AI-Driven k-Prototypes Clustering Reveals Thyroid Status, Prolactin, and Ovarian Morphology as Dominant Axes of PCOS Heterogeneity in IVF Patients

Authors

1 General Physician, Infectious Diseases Research Center, Birjand University of Medical Sciences, Birjand, Iran.

2 Department Nuclear Medicine, Nuclear Medicine and Molecular Imaging Research Center, Namazi Teaching Hospital, Shiraz University of Medical Sciences, Shiraz, Iran.

3 Department of Industrial Engineering, Faculty of Engineering, College of Farabi, University of Tehran, Tehran, Iran.

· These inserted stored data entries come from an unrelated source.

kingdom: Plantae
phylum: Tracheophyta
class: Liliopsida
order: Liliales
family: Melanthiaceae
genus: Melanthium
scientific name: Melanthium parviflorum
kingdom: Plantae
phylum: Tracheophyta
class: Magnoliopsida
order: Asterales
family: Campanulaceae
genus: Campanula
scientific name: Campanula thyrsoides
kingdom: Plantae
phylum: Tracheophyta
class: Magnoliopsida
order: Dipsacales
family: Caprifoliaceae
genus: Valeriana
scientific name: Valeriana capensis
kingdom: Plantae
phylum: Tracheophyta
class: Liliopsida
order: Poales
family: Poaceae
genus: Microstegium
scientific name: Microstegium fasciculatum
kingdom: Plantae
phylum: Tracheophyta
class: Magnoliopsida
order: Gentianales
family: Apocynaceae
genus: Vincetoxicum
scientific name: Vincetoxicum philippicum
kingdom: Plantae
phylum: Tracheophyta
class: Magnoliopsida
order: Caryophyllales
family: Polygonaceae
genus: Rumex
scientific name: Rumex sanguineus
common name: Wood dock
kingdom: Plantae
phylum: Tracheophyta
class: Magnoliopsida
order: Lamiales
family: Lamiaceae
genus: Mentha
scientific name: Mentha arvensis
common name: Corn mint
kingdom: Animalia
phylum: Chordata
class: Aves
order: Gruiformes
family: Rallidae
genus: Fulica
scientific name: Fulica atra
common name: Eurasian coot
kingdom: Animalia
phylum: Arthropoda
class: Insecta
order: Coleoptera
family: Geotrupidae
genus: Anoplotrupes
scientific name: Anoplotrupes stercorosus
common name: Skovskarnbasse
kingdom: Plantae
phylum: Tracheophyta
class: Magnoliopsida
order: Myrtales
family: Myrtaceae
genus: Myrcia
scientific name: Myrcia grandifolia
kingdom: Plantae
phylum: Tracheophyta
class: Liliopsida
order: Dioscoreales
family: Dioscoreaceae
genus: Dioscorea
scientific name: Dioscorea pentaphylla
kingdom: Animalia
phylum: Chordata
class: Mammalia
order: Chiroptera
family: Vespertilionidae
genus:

4 Assistant Professor of Obstetrics & Gynecology, Fellowship of Infertility, Supporting the Family and the Youth of Population Research Core, Department of Obstetrics and Gynecology, Faculty of Medicine, Mashhad University of Medical Sciences, Mashhad, Iran.

10.22038/ijogi.2026.27609

Abstract

Introduction: Polycystic ovary syndrome (PCOS) shows marked clinical and biological variety. Although the Rotterdam criteria organize patients into phenotypes A–D, many presentations fall between these labels. We explored this hidden diversity in women undergoing in-vitro fertilization by clustering them with a mixed-data algorithm that emphasized prolactin, thyroid function and detailed ovarian-ultrasound findings.
Methods: Women attending a single infertility center who met the Rotterdam definition of PCOS and were scheduled for IVF were included. Standard clinical data, fasting biochemical panels and transvaginal sonography were recorded. The feature set consisted of serum prolactin, categorical diagnosis of hypo- or hyper-thyroidism derived from serum thyroid-stimulating hormone (TSH), and left-ovary follicle number and volume, alongside age, gonadotrophins (follicle-stimulating hormone and luteinizing hormone), metabolic markers (fasting glucose, total cholesterol, triglycerides), liver enzymes (aspartate and alanine aminotransferases), serum 25-hydroxy-vitamin D, body-mass index, menstrual pattern, hirsutism score and bilateral ovarian morphology. A k-prototypes algorithm (five initializations, Cao seeding, γ=2.178, 1000 iterations) was run with k = 5.
Results: The k-prototypes algorithm successfully separated the 516 women into five distinct and clinically coherent subgroups. The quality of the clustering was quantitatively validated by several internal metrics: the K-Prototypes Cost was minimized at 191.02. Cluster cohesion and separation were further supported by a high Silhouette Score of 0.81, a low Davies-Bouldin Index of 0.47, and a high Calinski-Harabasz Index of 596.09. Cluster 0 (n = 346, 67 %) represented the “typical” picture: almost universal bilateral polycystic ovaries, moderate hirsutism and infrequent menses, together with an unexpectedly high burden of thyroid disease (99.7 % abnormal; mean TSH 2.14 µIU/mL); most matched Rotterdam phenotype A. Cluster 1 (n = 16, 3 %) was distinguished by overt hypothyroidism (mean TSH 6.3 µIU/mL), severe hypertriglyceridemia (273 mg/dL) and the highest hirsutism scores, but showed inconsistent ovarian morphology; patients mapped chiefly to phenotypes A and B. Cluster 2 (n = 65, 13 %) consisted of women with pronounced oligo-anovulation (72 %) and hirsutism (80 %) but no thyroid dysfunction (mean TSH 2.15 µIU/mL) and often normal or unilateral ovarian appearance; it aligned with phenotype B and had the lightest metabolic profile. Cluster 3 (n = 57, 11 %) combined bilateral polycystic ovaries and the greatest menstrual disturbance (77 %) with universal thyroid abnormality (mean TSH 3.26 µIU/mL) and mild transaminase elevation, hinting at early hepatic stress; two-thirds were phenotype A. Cluster 4 (n = 32, 6 %) centered on marked hyperprolactinemia (mean 430 ng/mL); most women also had polycystic ovaries and cycle irregularity, while 84 % showed normal thyroid tests, giving this group a distinct endocrine driver that cut across Rotterdam categories.
Conclusion: By concentrating on prolactin concentration, thyroid status and ovarian ultrasonography, k-prototypes clustering divided IVF-seeking women with PCOS into five reproducible clinical profiles that transcend the Rotterdam scheme. The data emphasize three dominant axes of heterogeneity—thyroid dysfunction, hyperprolactinemia and metabolic-hepatic stress—and suggest that routine evaluation of these features could guide more individualized lifestyle, endocrine and metabolic interventions.